* [Short exercise]:
Please swap every "mm" in the data below for "inch" and leave everything else unchanged.

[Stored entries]

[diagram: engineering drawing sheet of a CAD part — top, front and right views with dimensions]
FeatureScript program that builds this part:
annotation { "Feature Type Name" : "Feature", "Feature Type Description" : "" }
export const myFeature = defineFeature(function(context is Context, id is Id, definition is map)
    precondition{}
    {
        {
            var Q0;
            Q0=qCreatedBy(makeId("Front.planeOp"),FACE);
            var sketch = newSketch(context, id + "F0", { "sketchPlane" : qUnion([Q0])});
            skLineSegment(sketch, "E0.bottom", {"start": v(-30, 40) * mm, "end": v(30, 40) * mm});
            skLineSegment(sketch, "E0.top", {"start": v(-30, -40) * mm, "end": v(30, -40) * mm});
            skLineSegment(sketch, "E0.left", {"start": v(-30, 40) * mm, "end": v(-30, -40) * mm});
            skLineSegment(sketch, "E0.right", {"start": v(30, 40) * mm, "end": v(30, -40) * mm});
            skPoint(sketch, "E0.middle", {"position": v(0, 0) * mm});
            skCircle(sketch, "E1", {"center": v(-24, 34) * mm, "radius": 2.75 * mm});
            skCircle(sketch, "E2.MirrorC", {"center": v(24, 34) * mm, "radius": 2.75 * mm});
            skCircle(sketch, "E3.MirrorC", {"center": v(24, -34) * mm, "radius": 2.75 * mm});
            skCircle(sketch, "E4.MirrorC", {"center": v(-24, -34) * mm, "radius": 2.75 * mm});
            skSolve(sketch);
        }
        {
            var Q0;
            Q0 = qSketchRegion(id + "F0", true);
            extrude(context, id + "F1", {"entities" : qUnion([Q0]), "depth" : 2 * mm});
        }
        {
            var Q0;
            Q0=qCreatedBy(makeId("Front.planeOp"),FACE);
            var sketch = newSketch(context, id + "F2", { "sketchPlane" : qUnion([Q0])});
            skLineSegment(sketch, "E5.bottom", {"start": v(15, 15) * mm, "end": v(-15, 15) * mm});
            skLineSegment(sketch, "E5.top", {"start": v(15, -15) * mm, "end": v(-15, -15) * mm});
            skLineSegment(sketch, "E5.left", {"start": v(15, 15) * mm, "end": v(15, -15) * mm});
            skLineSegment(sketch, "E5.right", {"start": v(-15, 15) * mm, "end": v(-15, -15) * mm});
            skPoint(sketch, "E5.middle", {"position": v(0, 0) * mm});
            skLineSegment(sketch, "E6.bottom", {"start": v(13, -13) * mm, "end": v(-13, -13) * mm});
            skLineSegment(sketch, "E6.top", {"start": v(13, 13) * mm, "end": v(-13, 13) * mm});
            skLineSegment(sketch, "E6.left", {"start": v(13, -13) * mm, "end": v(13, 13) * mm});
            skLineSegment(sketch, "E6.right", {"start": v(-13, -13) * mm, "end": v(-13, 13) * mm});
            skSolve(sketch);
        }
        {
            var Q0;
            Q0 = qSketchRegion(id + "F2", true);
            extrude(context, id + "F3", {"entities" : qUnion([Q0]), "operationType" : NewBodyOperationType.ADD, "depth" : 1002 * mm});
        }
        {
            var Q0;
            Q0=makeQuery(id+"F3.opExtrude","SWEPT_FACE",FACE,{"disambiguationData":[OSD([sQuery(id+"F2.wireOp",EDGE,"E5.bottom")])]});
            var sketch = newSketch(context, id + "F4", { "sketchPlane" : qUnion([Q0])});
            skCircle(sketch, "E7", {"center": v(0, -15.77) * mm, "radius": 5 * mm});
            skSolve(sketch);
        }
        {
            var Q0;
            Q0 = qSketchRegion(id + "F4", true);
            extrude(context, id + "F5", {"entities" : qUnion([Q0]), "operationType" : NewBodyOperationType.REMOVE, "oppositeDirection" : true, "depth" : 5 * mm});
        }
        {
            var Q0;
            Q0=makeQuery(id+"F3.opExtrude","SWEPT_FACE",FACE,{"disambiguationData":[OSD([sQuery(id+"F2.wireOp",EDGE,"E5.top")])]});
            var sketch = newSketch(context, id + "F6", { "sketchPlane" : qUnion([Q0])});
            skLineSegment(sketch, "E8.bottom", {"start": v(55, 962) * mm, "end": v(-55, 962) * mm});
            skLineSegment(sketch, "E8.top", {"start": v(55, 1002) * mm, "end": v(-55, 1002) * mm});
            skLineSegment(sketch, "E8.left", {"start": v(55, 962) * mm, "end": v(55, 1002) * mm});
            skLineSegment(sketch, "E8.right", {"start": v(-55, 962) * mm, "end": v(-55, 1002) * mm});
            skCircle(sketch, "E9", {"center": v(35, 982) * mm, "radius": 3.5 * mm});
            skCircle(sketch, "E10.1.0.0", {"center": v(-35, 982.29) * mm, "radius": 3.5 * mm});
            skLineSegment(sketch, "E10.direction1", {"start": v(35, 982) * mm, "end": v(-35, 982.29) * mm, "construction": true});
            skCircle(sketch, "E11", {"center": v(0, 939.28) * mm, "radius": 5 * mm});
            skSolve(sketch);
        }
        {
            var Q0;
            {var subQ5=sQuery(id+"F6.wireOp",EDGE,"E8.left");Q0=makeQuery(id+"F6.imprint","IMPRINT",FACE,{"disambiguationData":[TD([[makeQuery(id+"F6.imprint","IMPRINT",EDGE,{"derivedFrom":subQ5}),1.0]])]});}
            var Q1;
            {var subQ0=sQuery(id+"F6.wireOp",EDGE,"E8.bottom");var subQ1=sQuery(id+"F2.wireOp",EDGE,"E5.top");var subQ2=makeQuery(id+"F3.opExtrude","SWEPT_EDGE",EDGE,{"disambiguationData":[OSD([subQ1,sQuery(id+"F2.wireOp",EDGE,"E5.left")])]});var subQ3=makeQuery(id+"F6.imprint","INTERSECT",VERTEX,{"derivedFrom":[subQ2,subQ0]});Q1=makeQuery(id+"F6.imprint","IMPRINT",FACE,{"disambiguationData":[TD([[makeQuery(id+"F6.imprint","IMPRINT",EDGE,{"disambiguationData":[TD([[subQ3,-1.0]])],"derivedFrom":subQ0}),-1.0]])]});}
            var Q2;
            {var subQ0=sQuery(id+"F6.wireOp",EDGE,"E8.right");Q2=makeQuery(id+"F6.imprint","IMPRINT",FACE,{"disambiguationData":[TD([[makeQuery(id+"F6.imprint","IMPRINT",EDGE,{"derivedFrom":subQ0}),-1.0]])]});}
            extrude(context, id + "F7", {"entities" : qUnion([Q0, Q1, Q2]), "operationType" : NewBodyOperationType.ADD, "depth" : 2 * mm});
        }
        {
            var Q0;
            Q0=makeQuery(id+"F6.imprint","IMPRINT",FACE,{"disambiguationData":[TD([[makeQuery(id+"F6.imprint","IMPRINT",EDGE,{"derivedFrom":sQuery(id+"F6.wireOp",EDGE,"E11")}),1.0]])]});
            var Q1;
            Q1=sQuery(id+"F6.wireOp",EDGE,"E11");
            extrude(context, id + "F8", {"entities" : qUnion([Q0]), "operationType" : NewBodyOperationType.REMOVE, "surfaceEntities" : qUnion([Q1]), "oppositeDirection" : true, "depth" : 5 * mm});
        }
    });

* [Reply]:
[diagram: engineering drawing sheet of a CAD part — top, front and right views with dimensions]
FeatureScript program that builds this part:
annotation { "Feature Type Name" : "Feature", "Feature Type Description" : "" }
export const myFeature = defineFeature(function(context is Context, id is Id, definition is map)
    precondition{}
    {
        {
            var Q0;
            Q0=qCreatedBy(makeId("Front.planeOp"),FACE);
            var sketch = newSketch(context, id + "F0", { "sketchPlane" : qUnion([Q0])});
            skLineSegment(sketch, "E0.bottom", {"start": v(-30, 40) * inch, "end": v(30, 40) * inch});
            skLineSegment(sketch, "E0.top", {"start": v(-30, -40) * inch, "end": v(30, -40) * inch});
            skLineSegment(sketch, "E0.left", {"start": v(-30, 40) * inch, "end": v(-30, -40) * inch});
            skLineSegment(sketch, "E0.right", {"start": v(30, 40) * inch, "end": v(30, -40) * inch});
            skPoint(sketch, "E0.middle", {"position": v(0, 0) * inch});
            skCircle(sketch, "E1", {"center": v(-24, 34) * inch, "radius": 2.75 * inch});
            skCircle(sketch, "E2.MirrorC", {"center": v(24, 34) * inch, "radius": 2.75 * inch});
            skCircle(sketch, "E3.MirrorC", {"center": v(24, -34) * inch, "radius": 2.75 * inch});
            skCircle(sketch, "E4.MirrorC", {"center": v(-24, -34) * inch, "radius": 2.75 * inch});
            skSolve(sketch);
        }
        {
            var Q0;
            Q0 = qSketchRegion(id + "F0", true);
            extrude(context, id + "F1", {"entities" : qUnion([Q0]), "depth" : 2 * inch});
        }
        {
            var Q0;
            Q0=qCreatedBy(makeId("Front.planeOp"),FACE);
            var sketch = newSketch(context, id + "F2", { "sketchPlane" : qUnion([Q0])});
            skLineSegment(sketch, "E5.bottom", {"start": v(15, 15) * inch, "end": v(-15, 15) * inch});
            skLineSegment(sketch, "E5.top", {"start": v(15, -15) * inch, "end": v(-15, -15) * inch});
            skLineSegment(sketch, "E5.left", {"start": v(15, 15) * inch, "end": v(15, -15) * inch});
            skLineSegment(sketch, "E5.right", {"start": v(-15, 15) * inch, "end": v(-15, -15) * inch});
            skPoint(sketch, "E5.middle", {"position": v(0, 0) * inch});
            skLineSegment(sketch, "E6.bottom", {"start": v(13, -13) * inch, "end": v(-13, -13) * inch});
            skLineSegment(sketch, "E6.top", {"start": v(13, 13) * inch, "end": v(-13, 13) * inch});
            skLineSegment(sketch, "E6.left", {"start": v(13, -13) * inch, "end": v(13, 13) * inch});
            skLineSegment(sketch, "E6.right", {"start": v(-13, -13) * inch, "end": v(-13, 13) * inch});
            skSolve(sketch);
        }
        {
            var Q0;
            Q0 = qSketchRegion(id + "F2", true);
            extrude(context, id + "F3", {"entities" : qUnion([Q0]), "operationType" : NewBodyOperationType.ADD, "depth" : 1002 * inch});
        }
        {
            var Q0;
            Q0=makeQuery(id+"F3.opExtrude","SWEPT_FACE",FACE,{"disambiguationData":[OSD([sQuery(id+"F2.wireOp",EDGE,"E5.bottom")])]});
            var sketch = newSketch(context, id + "F4", { "sketchPlane" : qUnion([Q0])});
            skCircle(sketch, "E7", {"center": v(0, -15.77) * inch, "radius": 5 * inch});
            skSolve(sketch);
        }
        {
            var Q0;
            Q0 = qSketchRegion(id + "F4", true);
            extrude(context, id + "F5", {"entities" : qUnion([Q0]), "operationType" : NewBodyOperationType.REMOVE, "oppositeDirection" : true, "depth" : 5 * inch});
        }
        {
            var Q0;
            Q0=makeQuery(id+"F3.opExtrude","SWEPT_FACE",FACE,{"disambiguationData":[OSD([sQuery(id+"F2.wireOp",EDGE,"E5.top")])]});
            var sketch = newSketch(context, id + "F6", { "sketchPlane" : qUnion([Q0])});
            skLineSegment(sketch, "E8.bottom", {"start": v(55, 962) * inch, "end": v(-55, 962) * inch});
            skLineSegment(sketch, "E8.top", {"start": v(55, 1002) * inch, "end": v(-55, 1002) * inch});
            skLineSegment(sketch, "E8.left", {"start": v(55, 962) * inch, "end": v(55, 1002) * inch});
            skLineSegment(sketch, "E8.right", {"start": v(-55, 962) * inch, "end": v(-55, 1002) * inch});
            skCircle(sketch, "E9", {"center": v(35, 982) * inch, "radius": 3.5 * inch});
            skCircle(sketch, "E10.1.0.0", {"center": v(-35, 982.29) * inch, "radius": 3.5 * inch});
            skLineSegment(sketch, "E10.direction1", {"start": v(35, 982) * inch, "end": v(-35, 982.29) * inch, "construction": true});
            skCircle(sketch, "E11", {"center": v(0, 939.28) * inch, "radius": 5 * inch});
            skSolve(sketch);
        }
        {
            var Q0;
            {var subQ5=sQuery(id+"F6.wireOp",EDGE,"E8.left");Q0=makeQuery(id+"F6.imprint","IMPRINT",FACE,{"disambiguationData":[TD([[makeQuery(id+"F6.imprint","IMPRINT",EDGE,{"derivedFrom":subQ5}),1.0]])]});}
            var Q1;
            {var subQ0=sQuery(id+"F6.wireOp",EDGE,"E8.bottom");var subQ1=sQuery(id+"F2.wireOp",EDGE,"E5.top");var subQ2=makeQuery(id+"F3.opExtrude","SWEPT_EDGE",EDGE,{"disambiguationData":[OSD([subQ1,sQuery(id+"F2.wireOp",EDGE,"E5.left")])]});var subQ3=makeQuery(id+"F6.imprint","INTERSECT",VERTEX,{"derivedFrom":[subQ2,subQ0]});Q1=makeQuery(id+"F6.imprint","IMPRINT",FACE,{"disambiguationData":[TD([[makeQuery(id+"F6.imprint","IMPRINT",EDGE,{"disambiguationData":[TD([[subQ3,-1.0]])],"derivedFrom":subQ0}),-1.0]])]});}
            var Q2;
            {var subQ0=sQuery(id+"F6.wireOp",EDGE,"E8.right");Q2=makeQuery(id+"F6.imprint","IMPRINT",FACE,{"disambiguationData":[TD([[makeQuery(id+"F6.imprint","IMPRINT",EDGE,{"derivedFrom":subQ0}),-1.0]])]});}
            extrude(context, id + "F7", {"entities" : qUnion([Q0, Q1, Q2]), "operationType" : NewBodyOperationType.ADD, "depth" : 2 * inch});
        }
        {
            var Q0;
            Q0=makeQuery(id+"F6.imprint","IMPRINT",FACE,{"disambiguationData":[TD([[makeQuery(id+"F6.imprint","IMPRINT",EDGE,{"derivedFrom":sQuery(id+"F6.wireOp",EDGE,"E11")}),1.0]])]});
            var Q1;
            Q1=sQuery(id+"F6.wireOp",EDGE,"E11");
            extrude(context, id + "F8", {"entities" : qUnion([Q0]), "operationType" : NewBodyOperationType.REMOVE, "surfaceEntities" : qUnion([Q1]), "oppositeDirection" : true, "depth" : 5 * inch});
        }
    });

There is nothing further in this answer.